3194 sayılı kanununun yürürlüğe girmesinden sonra, bu kanunun 13. maddesi uyarınca plan değişikliği yapılabilmesi ancak 10.11.1990 tarihinden sonra mümkün olduğundan, davacının imar planı değişikliği yapılarak taşınmazı için inşaat ruhsatı verilmesi yolundaki isteminin idarece reddinde isabetsizlik bulunmadığı
Dava, davacılara ait, imar planında yol ve yeşil alana isabet eden taşınmazın kamulaştırılması yada üzerine inşaat yapılmasına izin verilmesi isteğiyle çoktan dolmuş olmasına karşın kamulaştırılmadığı nedeniyle 3194 sayılı İmar Kanununun 13.maddesi gereğince imar planında gerekli değişiklik yapılarak inşaat izni verilmesi yolundaki 2.9.1986/günlü başvurunun, söz konusu taşınmaza ancak geçici ruhsat verilebileceği, 3194 sayılı Yasanın 13.maddesine göre imar planı değişikliği isteminin 9.11.1990 tarihinden sonra dikkate alınabileceği gerekçesiyle reddi yolundaki Belediye Başkanlığı işleminin iptali isteğiyle açılmış, İdare Mahkemesince, olay tarihinde yürürlükte olan 6785 sayılı İmar Kanununun 1605 sayılı Kanunla değişiklik 33.maddesinde, imar ve yol istikamet planlarında kamu hizmet ve tesislerine ayrılmış yerlerde inşaata ve binalarda ise esaslı değişiklik ve ilaveler yapılmasına izin verilemeyeceği, ancak bu gibi yerlerin iskan sınırı içinde bulunanlardan dört yıllık imar programına alınan yerler süresi içinde, dört yıllık programa alınmayan yerlerde ise sahiplerinin yazılı başvurularından itibaren beş yıl içinde kamulaştırılmadığı takdirde Yönetmelik hükümlerine uygun inşaat yapılmasına izin verileceği kuralının yer aldığı, anılan Yasa kuralı uyarınca davacılara yönetmelik kurallarına uygun inşaat yapılması için ruhsat verilmesi gerektiği, her ne kadar daha sonra yürürlüğe giren 3194 sayılı İmar Kanununun 13.maddesi ile konu yeniden düzenlenmiş ve madde metninde, “Bu Kanunun yayımı tarihinden önce yapılan imar planlarında bahsedilen beş yıllık süre bu Kanunun yürürlük tarihinden itibaren geçerlidir” hükmü yer almakta ise de, 3194 sayılı Yasa yürürlüğe girmeden önce beş yıllık sürenin geçmiş olması nedeniyle davacıların kazanılmış haklarının doğmuş bulunduğu, yeni yasanın kazanılmış hakları ortadan kaldıracak biçimde yorumlanmasına ve anlaşılmasına olanak bulunmadığı gerekçesiyle dava konusu işlemin iptaline karar verilmiş ve bu karar davalı tarafından temyiz edilmiştir.

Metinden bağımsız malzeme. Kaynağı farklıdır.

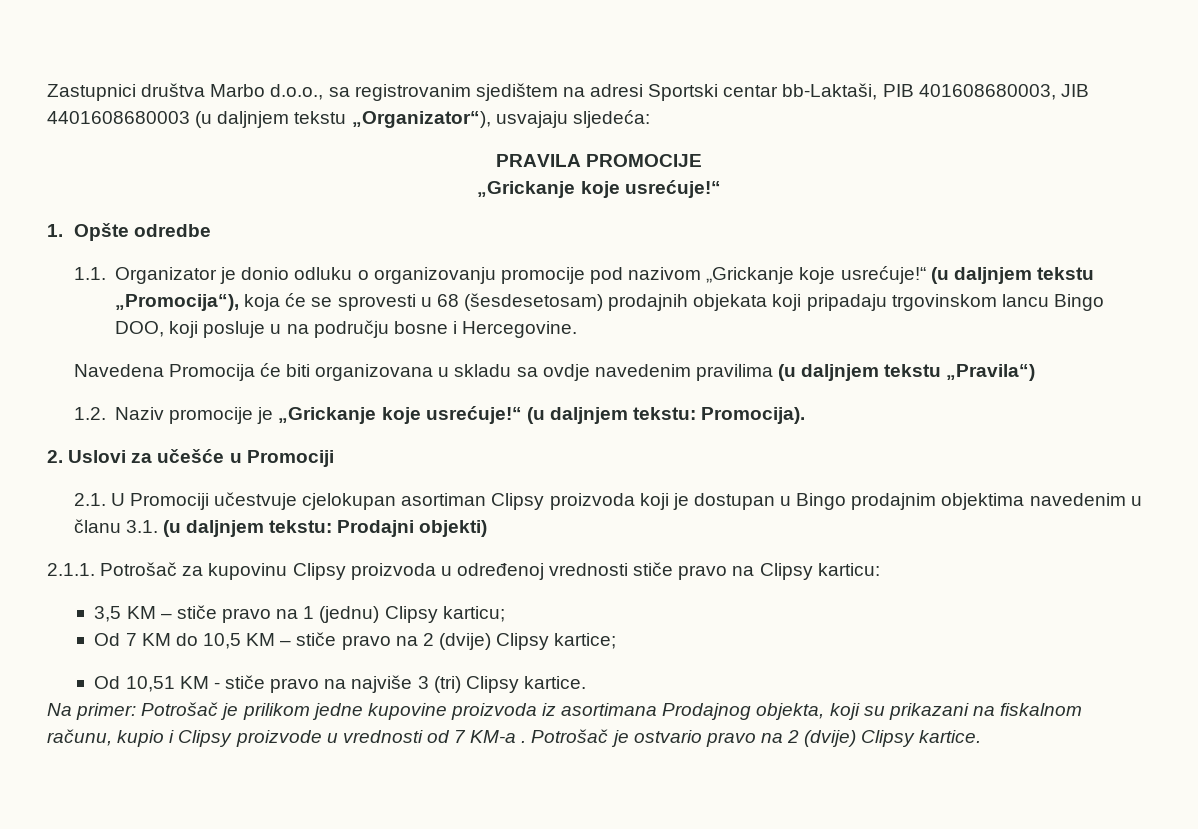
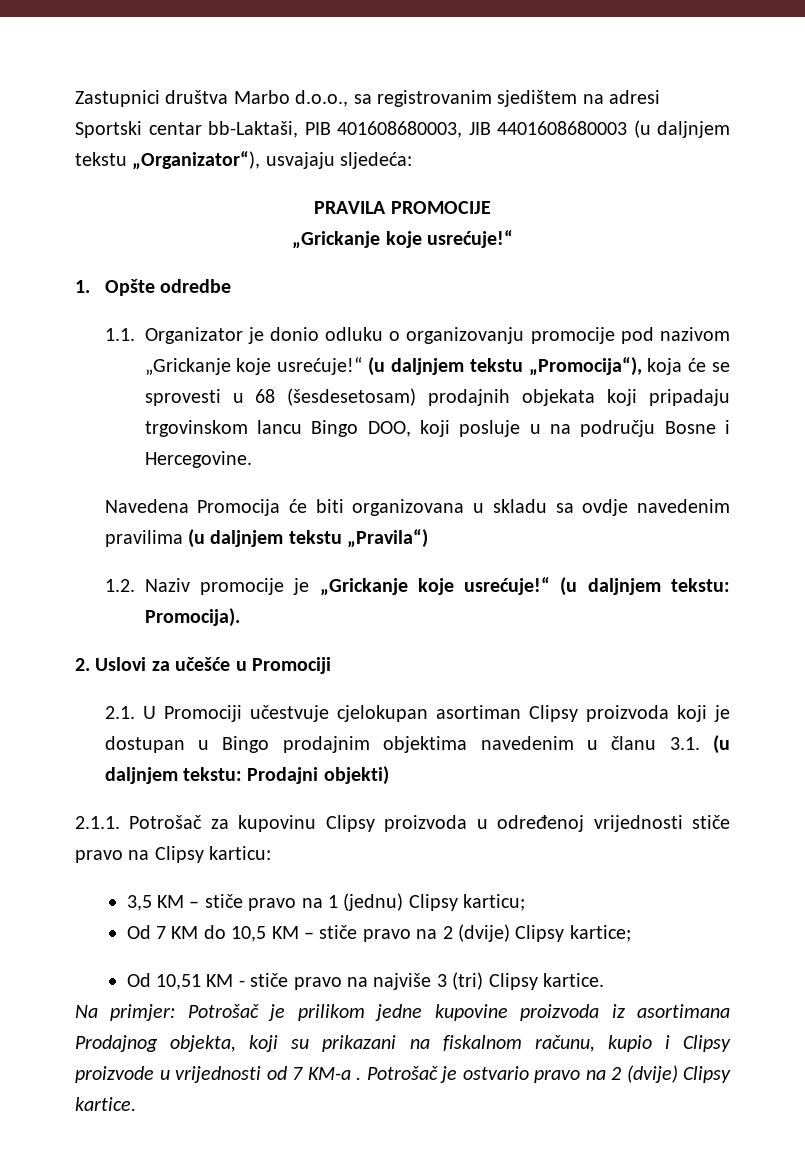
[393,321,448,334] bosne -> [664,421,716,434] Bosne
[549,563,629,576] vrednosti -> [593,815,683,832] vrijednosti
[76,703,137,720] primer: -> [110,1004,176,1021] primjer:
[342,730,423,743] vrednosti -> [175,1066,261,1083] vrijednosti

10.11.1985/gününde yürürlüğe giren 3194 sayılı Yasanın 13.maddesinde, parsel sahibinin imar planlarının tasdik tarihinden itibaren beş yıl sonra müracaat ettiğinde imar planlarında meydana gelen değişikliklerden ve civarın özelliklerinden dolayı umumi hizmetlere ayrılan alanlardan ilgili kamu kuruluşunca yapımından vazgeçildiğine dair görüş alındığı takdirde tüm belirli çevredeki nüfus, yoğunluk ve donatım dengesini yeniden irdeleyerek hazırlanacak yeni imar planına göre inşaat yapılabileceği, bu Kanunun yayımı tarihinden önce yapılan imar planlarında bahsedilen beş yıllık sürenin bu Kanunun yürürlük tarihinden itibaren geçerli olduğu kurala bağlanmıştır.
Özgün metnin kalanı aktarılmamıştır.